Personal information
- Born: 2 November 1957 Syzran, Russian SFSR, Soviet Union
- Died: 29 May 2018 Yekaterinburg, Russian Federation
- Height: 182 cm (6 ft 0 in)
- Weight: 80 kg (176 lb)

Sport
- Sport: Field hockey
- Club: Torpedo Syzran (1975–1977) SKA Sverdlovsk (1977–1998)

Medal record
Representing Soviet Union
Olympic Games
| Bronze medal – third place | 1980 Moscow | Team |

= Sergei Pleshakov =

Russian field hockey player

Sergei Mikhailovich Pleshakov (Сергей Михайлович Плешаков, 2 November 1957 — 29 May 2018) was a retired Russian field hockey defender. Together with his twin brother Vladimir he competed in the 1980, 1988 and 1992 Summer Olympics and won a bronze medal in 1980.

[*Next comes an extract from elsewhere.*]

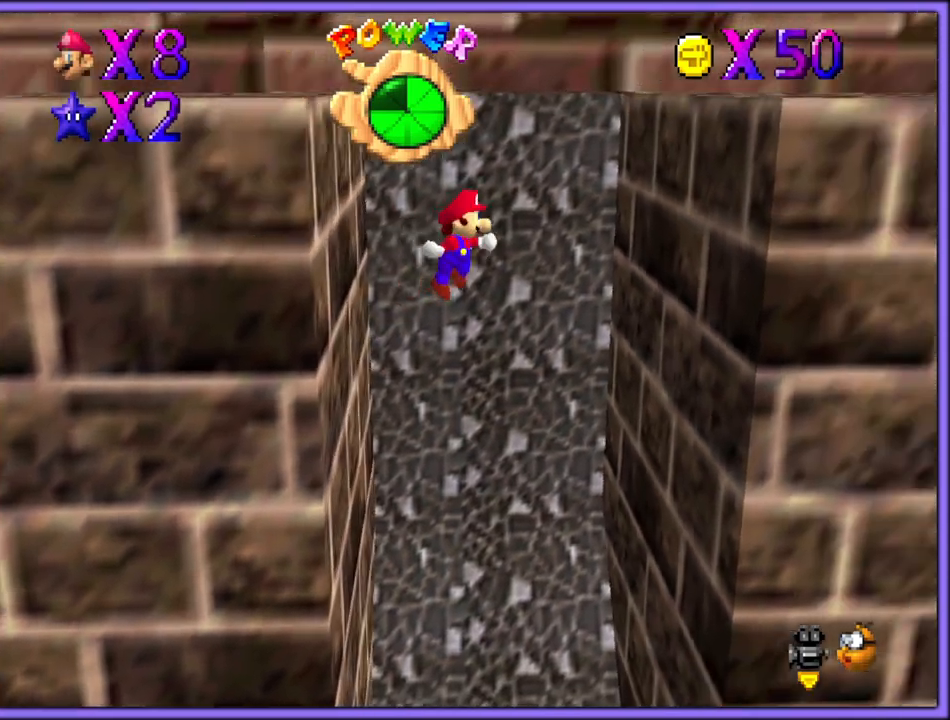
{"buttons": ["A"], "left_stick": "down-left", "button_events": [[483, "A", "down"]]}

In 1975 Pleshakov started playing for the club Torpedo Syzran, but in 1977 moved to SKA Sverdlovsk, where he was serving with the Soviet Army. He retired in 1994 to become a coach of SKA Sverdlovsk. The team was disbanded in 1998, and Pleshakov became an association football administrator.